The solution requires a little bit of creativity, but once you know the trick, you'll see that it's actually pretty easy. I recommend mastering it since it always come up now and there, be it at a math interview or in your university journey.

The trick is to visualise each \(\frac1k\) in \(\sum_{k=1}^n\frac1k \) as the area of a rectangle of dimension \(1 \times \frac1k\) and to consider the function \(x \rightarrow \frac1x\):

As you can see \(\sum_{k=1}^\infty\frac1k \) simply corresponds to the sum of all the rectangles' area, which is strictly greater than the area under the curve \(x \rightarrow \frac1x \) for \(x \geq 1 \). Hence, if you can show that the area under that curve is unbounded, you win.
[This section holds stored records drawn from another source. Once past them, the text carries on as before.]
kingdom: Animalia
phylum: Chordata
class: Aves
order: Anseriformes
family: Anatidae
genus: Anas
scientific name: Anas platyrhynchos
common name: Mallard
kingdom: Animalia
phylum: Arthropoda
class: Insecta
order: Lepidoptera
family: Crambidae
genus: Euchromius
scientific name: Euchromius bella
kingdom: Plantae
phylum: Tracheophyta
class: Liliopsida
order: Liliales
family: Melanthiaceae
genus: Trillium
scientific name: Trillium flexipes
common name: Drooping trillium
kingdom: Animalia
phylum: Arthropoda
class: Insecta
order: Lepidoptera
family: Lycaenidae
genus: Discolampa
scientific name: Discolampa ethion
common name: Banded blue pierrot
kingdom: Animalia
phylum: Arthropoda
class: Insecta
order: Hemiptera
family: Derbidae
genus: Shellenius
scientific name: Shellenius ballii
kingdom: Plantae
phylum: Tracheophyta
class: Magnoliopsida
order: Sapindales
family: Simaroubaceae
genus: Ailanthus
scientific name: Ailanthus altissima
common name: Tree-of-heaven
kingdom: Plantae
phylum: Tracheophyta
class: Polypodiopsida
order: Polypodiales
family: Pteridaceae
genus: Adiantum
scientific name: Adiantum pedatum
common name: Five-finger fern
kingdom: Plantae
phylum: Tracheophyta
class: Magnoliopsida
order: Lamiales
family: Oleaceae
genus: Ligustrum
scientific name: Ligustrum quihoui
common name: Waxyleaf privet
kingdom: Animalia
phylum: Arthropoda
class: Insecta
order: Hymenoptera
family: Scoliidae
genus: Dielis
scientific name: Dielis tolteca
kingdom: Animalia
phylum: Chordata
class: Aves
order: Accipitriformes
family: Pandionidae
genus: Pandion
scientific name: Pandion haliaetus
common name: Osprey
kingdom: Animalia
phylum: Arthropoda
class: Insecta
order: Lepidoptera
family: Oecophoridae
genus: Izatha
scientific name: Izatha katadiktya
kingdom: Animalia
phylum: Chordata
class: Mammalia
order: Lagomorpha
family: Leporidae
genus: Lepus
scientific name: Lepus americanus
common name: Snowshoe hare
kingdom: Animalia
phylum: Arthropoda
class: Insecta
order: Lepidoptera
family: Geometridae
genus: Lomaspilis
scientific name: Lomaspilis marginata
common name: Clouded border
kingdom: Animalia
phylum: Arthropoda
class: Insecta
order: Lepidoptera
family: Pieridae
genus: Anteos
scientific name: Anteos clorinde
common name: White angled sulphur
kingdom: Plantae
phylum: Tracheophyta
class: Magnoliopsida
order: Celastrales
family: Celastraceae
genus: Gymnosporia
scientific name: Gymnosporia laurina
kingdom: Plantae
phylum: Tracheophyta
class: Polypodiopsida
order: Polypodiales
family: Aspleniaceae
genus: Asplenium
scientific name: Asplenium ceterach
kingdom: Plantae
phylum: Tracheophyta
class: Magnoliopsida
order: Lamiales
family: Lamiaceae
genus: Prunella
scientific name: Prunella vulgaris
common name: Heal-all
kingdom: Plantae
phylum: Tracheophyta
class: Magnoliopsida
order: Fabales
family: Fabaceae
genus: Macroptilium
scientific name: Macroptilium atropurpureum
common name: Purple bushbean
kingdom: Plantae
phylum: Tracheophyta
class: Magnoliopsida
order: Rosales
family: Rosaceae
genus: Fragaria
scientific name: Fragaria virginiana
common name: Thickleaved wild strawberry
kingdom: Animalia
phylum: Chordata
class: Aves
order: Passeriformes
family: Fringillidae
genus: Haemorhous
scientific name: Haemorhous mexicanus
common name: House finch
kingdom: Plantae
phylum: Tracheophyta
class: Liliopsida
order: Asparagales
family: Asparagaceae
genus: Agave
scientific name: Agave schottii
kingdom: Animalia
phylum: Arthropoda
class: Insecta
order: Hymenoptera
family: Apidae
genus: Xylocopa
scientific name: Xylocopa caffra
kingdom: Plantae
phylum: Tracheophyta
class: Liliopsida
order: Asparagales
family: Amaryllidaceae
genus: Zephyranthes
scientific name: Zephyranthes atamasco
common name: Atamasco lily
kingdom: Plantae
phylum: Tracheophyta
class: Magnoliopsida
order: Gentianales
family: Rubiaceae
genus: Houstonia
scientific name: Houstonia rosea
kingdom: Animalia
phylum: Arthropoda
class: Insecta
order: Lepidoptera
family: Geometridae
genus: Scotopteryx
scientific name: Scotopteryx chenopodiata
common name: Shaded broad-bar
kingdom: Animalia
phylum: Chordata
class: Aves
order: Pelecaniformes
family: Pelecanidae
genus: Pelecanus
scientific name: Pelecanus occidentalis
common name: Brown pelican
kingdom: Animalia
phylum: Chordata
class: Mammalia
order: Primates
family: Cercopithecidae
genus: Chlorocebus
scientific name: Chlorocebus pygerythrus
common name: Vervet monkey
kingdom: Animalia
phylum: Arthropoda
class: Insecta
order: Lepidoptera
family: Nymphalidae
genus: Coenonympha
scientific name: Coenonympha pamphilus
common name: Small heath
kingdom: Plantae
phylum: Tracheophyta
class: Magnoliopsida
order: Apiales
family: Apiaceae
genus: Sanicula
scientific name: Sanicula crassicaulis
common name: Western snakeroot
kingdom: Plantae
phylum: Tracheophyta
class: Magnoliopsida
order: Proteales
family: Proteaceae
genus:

The area under the curve \(x \rightarrow \frac1x \) from \(x=1\) to \(x=N\) is simply: $$ \int_1^N {\frac1x} \, dx = \bigg[\log(x)\bigg]_1^N $$ $$ = \log(N) - \log(1)$$ $$ = \log(N) $$ which tends to \(\infty\) as \(N \rightarrow \infty\). Hence \(\sum_{k=1}^n\frac1k \rightarrow \infty \text{ as } n \rightarrow \infty \).